Personal information
- Nationality: Lithuanian
- Born: 21 July 1989 (age 36) Anykščiai, Lithuania
- Height: 1.93 m (6 ft 4 in)
- Weight: 85 kg (187 lb)

Sport
- Sport: Swimming
- Strokes: Breaststroke
- Club: Anykščiai SC
- Coach: Žilvinas Ovsiukas

Medal record
Men's swimming
Representing Lithuania
| Event | 1st | 2nd | 3rd |
| World Championships (LC) | 0 | 0 | 1 |
| European Championships (LC) | 0 | 1 | 3 |
| European Championships (SC) | 0 | 0 | 1 |
| Universiade | 2 | 0 | 1 |
| Youth World Championships | 0 | 0 | 1 |
| European Junior Championships | 0 | 0 | 1 |
| European Youth Olympic Festival | 0 | 0 | 1 |
| Total | 2 | 1 | 9 |
World Championships (LC)
| Bronze medal – third place | 2009 Rome | 200 m breaststroke |
European Championships (LC)
| Silver medal – second place | 2014 Berlin | 50 m breaststroke |
| Bronze medal – third place | 2014 Berlin | 100 m breaststroke |
| Bronze medal – third place | 2014 Berlin | 200 m breaststroke |
| Bronze medal – third place | 2016 London | 100 m breaststroke |
European Championships (SC)
| Bronze medal – third place | 2015 Netanya | 100 m breaststroke |
Universiade
| Gold medal – first place | 2011 Shenzhen | 100 m breaststroke |
| Gold medal – first place | 2011 Shenzhen | 200 m breaststroke |
| Bronze medal – third place | 2009 Belgrade | 200 m breaststroke |
Youth World Championships (LC)
| Bronze medal – third place | 2006 Rio de Janeiro | 200 m breaststroke |
European Junior Championships (LC)
| Bronze medal – third place | 2007 Antwerp | 100 m breaststroke |
European Youth Olympic Festival
| Bronze medal – third place | 2005 Lignano Sabbiadoro | 200 m breaststroke |

= Giedrius Titenis =

Lithuanian swimmer

Giedrius Titenis (born 21 July 1989) is a Lithuanian swimmer, who specialized in breaststroke events. He is a four-time Olympian, a multiple-time Lithuanian record holder in the men's breaststroke, and a double swimming champion in the same discipline at the 2011 Summer Universiade in Shenzhen, China. Titenis is also a member of Anykščiai Swimming Club, and is coached and trained by Žilvinas Ovsiukas.

==Swimming career==
Titenis is considered one of Lithuania's top male swimmers, having achieved more than a hundred titles at the national championships, and having broken numerous records in men's breaststroke (50, 100, and 200 m), and medley relays (200 and 400 m). Titenis made his international debut at the 2006 FINA Youth World Swimming Championships in Rio de Janeiro, Brazil, where he earned a bronze medal in the men's 200 m breaststroke, with a time of 2:16.57. The following year, Titenis repeated his bronze medal triumph in the 100 m breaststroke at the 2007 European Junior Swimming Championships in Antwerp, Belgium, attaining his junior-best time of 1:02.51.

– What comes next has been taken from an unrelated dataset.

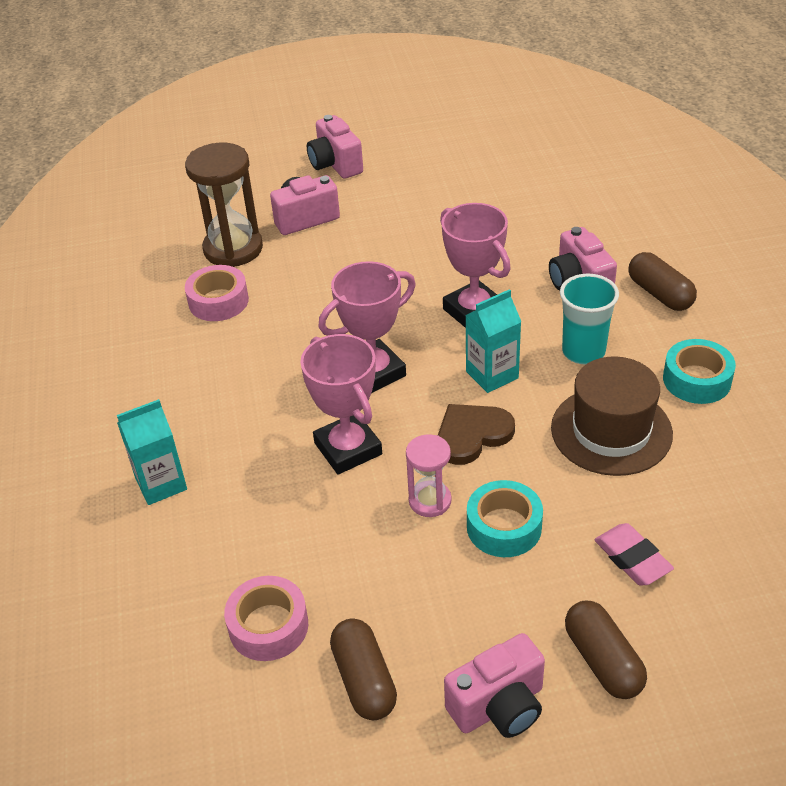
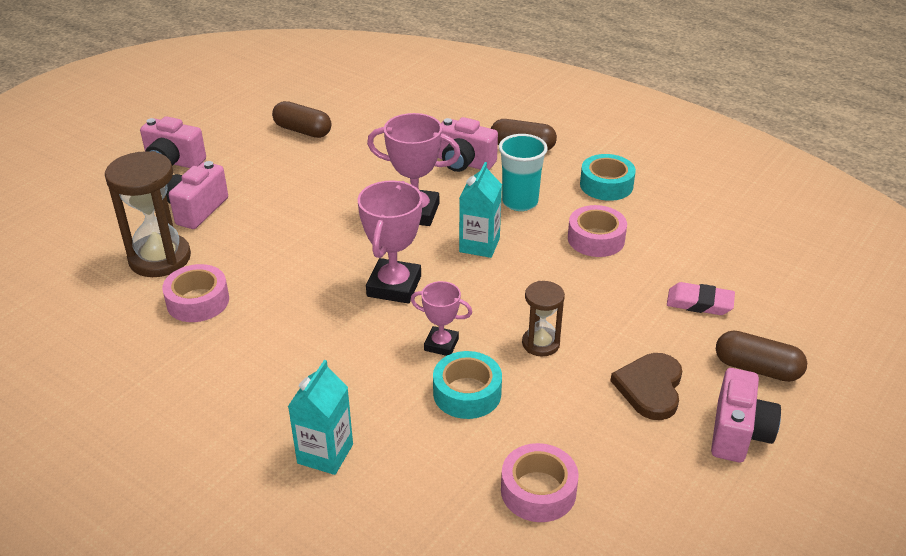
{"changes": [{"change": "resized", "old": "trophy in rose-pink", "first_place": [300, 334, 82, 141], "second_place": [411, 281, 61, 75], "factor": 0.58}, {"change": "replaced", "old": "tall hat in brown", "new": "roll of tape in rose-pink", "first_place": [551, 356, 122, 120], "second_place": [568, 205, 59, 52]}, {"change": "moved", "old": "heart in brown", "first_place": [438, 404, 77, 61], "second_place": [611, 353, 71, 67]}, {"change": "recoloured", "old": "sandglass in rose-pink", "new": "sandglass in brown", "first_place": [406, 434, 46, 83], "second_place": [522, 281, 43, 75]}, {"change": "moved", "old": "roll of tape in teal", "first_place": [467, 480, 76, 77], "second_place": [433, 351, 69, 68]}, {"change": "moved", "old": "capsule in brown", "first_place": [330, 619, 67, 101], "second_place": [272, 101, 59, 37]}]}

===2008 Summer Olympics===

Titenis guaranteed his spot on the Lithuanian team for the 2008 Summer Olympics in Beijing, by obtaining an A-standard entry time of 1:00.92 (100 m breaststroke) from the 2007 FINA World Championships in Melbourne, Australia. On the first night of the Games, Titenis
challenged seven other swimmers in a top seeded heat, including former Olympic medalists Roman Sludnov of Russia (2000), and Brendan Hansen of the United States (2004). He picked up a second spot by nearly half a second (0.50) behind France's Hugues Duboscq, lowering his time to 1:00.11. At the end of the evening preliminaries, Titenis recorded a sixth fastest time to advance further into the semifinals. The following morning, Titenis fell short in his bid for the final, as he placed twelfth in the semifinal run by five hundredths of a second (0.05) behind Bulgaria's Mihail Alexandrov, with a fourth slowest time of 1:00.66.

===2009 season===
====2009 Summer Universiade====
At the 2009 Summer Universiade in Belgrade, Serbia, Titenis set a new Lithuanian record time of 59.94 seconds in the men's 100 m breaststroke, but narrowly missed out of the medal by four hundredths of a second (0.04) behind Japan's Hiromasa Sakimoto. In his second event, 200 m breaststroke, Titenis achieved his third career bronze medal by eight hundredths of a second (0.08) ahead of Brazil's Tales Cerdeira in 2:11.14.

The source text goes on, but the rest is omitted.